Saved data entries
_ _ _

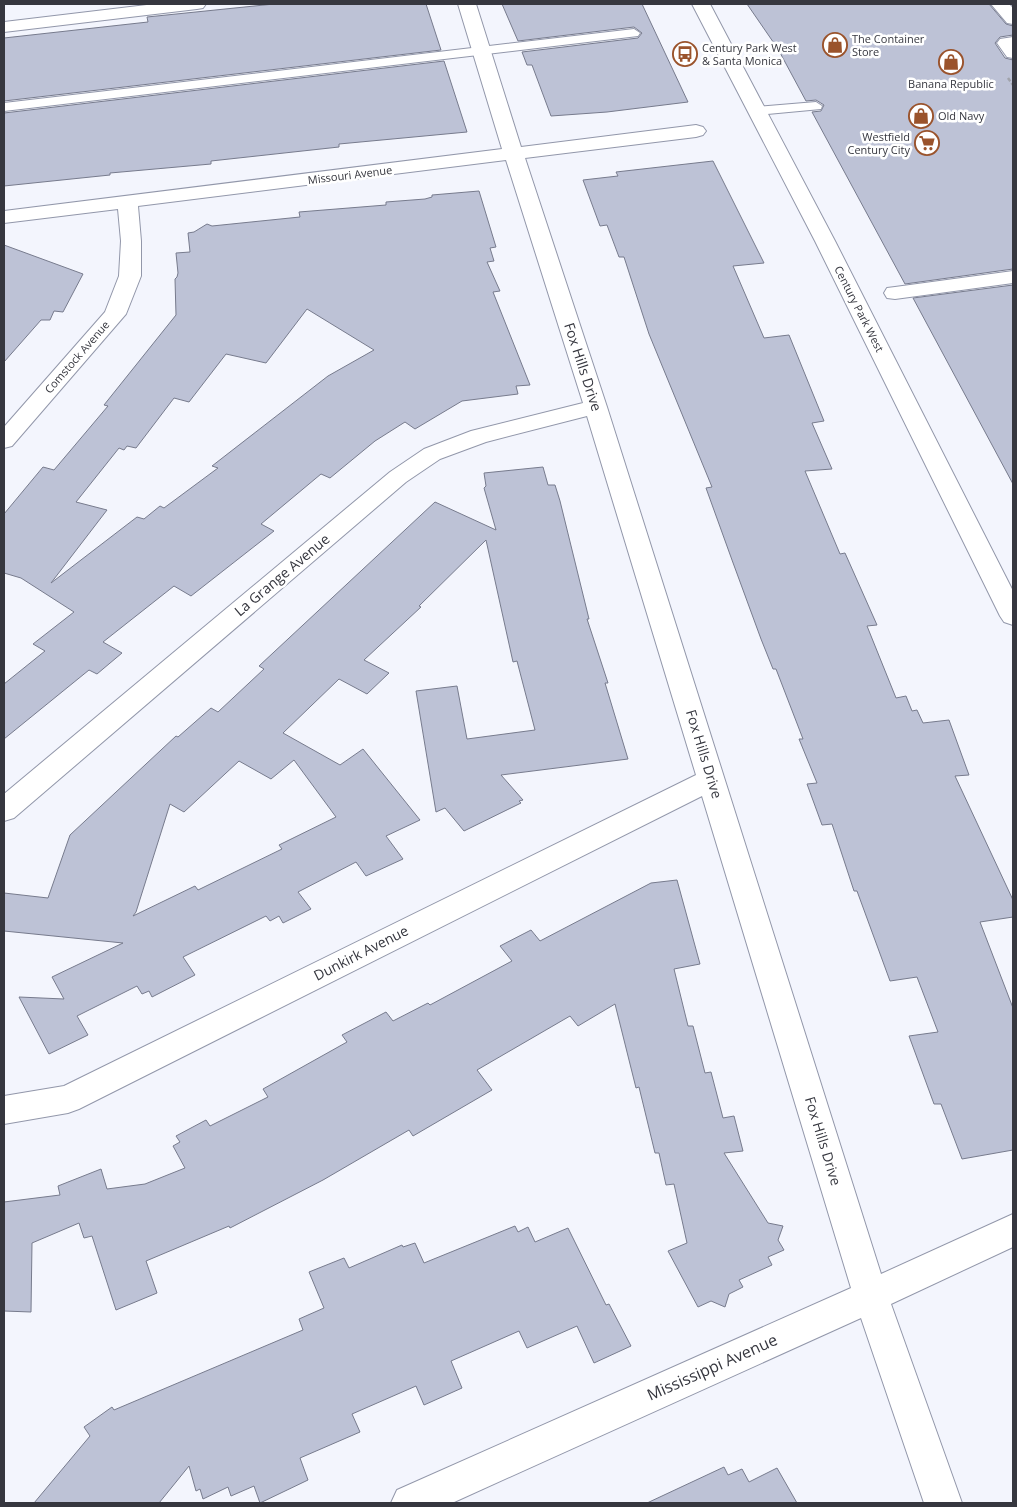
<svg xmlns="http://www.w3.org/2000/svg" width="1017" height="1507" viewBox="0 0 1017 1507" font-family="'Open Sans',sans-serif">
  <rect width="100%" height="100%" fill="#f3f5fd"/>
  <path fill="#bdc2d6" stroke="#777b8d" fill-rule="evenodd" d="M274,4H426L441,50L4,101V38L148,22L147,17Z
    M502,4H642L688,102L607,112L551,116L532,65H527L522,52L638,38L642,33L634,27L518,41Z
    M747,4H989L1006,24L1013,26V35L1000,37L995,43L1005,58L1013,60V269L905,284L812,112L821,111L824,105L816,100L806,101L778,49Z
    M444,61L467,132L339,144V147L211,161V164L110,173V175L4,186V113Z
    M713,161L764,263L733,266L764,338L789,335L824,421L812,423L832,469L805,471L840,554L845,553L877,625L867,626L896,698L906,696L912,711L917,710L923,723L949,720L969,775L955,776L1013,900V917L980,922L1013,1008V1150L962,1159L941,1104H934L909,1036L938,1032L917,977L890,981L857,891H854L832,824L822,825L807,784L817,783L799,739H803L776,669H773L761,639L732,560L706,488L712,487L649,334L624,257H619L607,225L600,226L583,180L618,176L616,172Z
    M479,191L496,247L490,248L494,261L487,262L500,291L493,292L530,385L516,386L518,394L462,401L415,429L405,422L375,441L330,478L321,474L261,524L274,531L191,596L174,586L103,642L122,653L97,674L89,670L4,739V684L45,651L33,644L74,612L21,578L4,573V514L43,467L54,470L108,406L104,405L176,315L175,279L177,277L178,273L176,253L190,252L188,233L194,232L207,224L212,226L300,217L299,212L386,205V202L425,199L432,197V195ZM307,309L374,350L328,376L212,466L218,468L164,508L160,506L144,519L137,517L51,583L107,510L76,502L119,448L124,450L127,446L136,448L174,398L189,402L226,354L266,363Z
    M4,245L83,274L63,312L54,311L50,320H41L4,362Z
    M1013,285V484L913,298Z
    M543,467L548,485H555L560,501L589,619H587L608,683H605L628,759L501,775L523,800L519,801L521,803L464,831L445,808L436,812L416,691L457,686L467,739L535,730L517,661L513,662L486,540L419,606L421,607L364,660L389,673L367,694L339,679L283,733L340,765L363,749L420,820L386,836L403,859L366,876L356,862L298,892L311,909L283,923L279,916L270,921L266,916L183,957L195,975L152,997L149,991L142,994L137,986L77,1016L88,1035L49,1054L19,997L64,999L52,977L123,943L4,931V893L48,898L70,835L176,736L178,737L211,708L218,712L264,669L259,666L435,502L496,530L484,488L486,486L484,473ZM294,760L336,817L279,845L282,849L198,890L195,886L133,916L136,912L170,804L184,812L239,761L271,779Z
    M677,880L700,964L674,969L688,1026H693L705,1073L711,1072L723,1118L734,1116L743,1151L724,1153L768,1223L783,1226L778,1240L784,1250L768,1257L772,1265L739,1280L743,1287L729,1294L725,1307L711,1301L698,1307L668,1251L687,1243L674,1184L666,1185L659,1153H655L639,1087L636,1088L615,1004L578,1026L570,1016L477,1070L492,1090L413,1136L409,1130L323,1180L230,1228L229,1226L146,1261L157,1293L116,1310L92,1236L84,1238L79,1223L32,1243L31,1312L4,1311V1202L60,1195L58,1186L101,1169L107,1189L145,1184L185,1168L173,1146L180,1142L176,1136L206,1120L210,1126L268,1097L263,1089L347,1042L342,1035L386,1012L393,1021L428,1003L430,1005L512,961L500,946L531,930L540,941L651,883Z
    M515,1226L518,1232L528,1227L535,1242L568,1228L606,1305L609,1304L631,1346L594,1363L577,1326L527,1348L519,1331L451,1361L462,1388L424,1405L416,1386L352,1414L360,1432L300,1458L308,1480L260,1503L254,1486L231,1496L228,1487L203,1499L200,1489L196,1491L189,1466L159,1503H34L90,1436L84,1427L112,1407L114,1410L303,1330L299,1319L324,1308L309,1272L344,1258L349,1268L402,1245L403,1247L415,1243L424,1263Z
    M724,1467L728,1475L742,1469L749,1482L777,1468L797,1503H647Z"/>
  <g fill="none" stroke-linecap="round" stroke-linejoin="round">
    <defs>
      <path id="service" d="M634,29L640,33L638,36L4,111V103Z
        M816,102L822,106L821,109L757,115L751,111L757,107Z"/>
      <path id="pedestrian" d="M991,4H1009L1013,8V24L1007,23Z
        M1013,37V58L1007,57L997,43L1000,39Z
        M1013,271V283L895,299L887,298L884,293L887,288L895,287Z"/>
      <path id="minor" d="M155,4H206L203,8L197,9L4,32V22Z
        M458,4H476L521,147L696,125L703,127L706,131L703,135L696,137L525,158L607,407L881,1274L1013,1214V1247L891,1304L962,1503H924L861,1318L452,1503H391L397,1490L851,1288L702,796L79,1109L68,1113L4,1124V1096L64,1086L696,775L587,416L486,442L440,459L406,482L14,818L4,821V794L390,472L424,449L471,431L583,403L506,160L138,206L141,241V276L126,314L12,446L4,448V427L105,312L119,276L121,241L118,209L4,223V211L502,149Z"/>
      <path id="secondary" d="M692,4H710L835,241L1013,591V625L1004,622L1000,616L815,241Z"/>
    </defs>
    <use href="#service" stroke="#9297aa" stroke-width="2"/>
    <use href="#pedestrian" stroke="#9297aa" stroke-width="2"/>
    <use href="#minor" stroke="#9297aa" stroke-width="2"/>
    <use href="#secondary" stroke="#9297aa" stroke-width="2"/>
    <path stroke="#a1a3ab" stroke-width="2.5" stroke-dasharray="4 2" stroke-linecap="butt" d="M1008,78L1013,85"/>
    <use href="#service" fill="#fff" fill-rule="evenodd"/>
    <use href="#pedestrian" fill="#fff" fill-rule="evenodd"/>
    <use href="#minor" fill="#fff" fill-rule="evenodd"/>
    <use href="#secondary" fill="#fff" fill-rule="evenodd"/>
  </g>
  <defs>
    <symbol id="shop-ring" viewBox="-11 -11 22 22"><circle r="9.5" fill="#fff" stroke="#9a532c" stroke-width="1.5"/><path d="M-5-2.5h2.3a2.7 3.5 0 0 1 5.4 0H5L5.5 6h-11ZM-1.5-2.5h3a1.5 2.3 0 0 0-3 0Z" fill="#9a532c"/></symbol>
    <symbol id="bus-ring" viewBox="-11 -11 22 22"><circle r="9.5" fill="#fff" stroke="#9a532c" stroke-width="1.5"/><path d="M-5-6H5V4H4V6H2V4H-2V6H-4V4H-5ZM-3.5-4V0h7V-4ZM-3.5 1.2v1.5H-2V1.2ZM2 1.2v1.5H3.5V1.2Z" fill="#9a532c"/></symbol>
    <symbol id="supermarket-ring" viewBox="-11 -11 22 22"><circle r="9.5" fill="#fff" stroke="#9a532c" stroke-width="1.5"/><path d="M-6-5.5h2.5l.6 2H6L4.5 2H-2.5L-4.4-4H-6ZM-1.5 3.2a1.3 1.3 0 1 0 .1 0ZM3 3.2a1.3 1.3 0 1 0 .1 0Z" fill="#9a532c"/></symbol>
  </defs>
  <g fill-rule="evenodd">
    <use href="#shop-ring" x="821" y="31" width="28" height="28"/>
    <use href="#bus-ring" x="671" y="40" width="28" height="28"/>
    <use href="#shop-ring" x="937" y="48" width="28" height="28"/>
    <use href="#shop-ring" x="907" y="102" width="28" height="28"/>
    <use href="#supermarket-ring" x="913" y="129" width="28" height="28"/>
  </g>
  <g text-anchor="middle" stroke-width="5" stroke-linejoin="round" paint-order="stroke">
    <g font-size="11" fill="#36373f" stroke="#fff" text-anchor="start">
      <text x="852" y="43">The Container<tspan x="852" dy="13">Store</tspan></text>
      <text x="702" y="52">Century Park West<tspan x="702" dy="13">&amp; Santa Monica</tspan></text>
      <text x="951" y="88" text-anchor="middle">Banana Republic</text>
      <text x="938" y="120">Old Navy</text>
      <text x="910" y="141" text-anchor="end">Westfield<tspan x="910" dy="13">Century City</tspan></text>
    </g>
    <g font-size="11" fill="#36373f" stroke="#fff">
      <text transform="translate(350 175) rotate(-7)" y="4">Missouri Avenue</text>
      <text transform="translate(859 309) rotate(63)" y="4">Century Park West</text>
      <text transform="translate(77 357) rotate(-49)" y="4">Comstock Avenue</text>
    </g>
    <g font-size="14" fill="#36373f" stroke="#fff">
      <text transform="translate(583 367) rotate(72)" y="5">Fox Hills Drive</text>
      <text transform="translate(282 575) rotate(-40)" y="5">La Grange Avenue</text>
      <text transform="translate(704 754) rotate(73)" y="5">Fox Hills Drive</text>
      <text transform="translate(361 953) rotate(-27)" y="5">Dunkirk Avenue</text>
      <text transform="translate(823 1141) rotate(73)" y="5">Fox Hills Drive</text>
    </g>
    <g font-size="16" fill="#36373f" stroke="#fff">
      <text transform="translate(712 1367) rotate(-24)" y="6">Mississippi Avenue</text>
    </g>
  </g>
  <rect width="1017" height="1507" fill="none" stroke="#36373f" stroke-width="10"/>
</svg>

_ _ _

Assigned task: The lines that contain the word "linejoin" are wanted; copy each of them from the records.

Answer to this problem:
  <g fill="none" stroke-linecap="round" stroke-linejoin="round">
  <g text-anchor="middle" stroke-width="5" stroke-linejoin="round" paint-order="stroke">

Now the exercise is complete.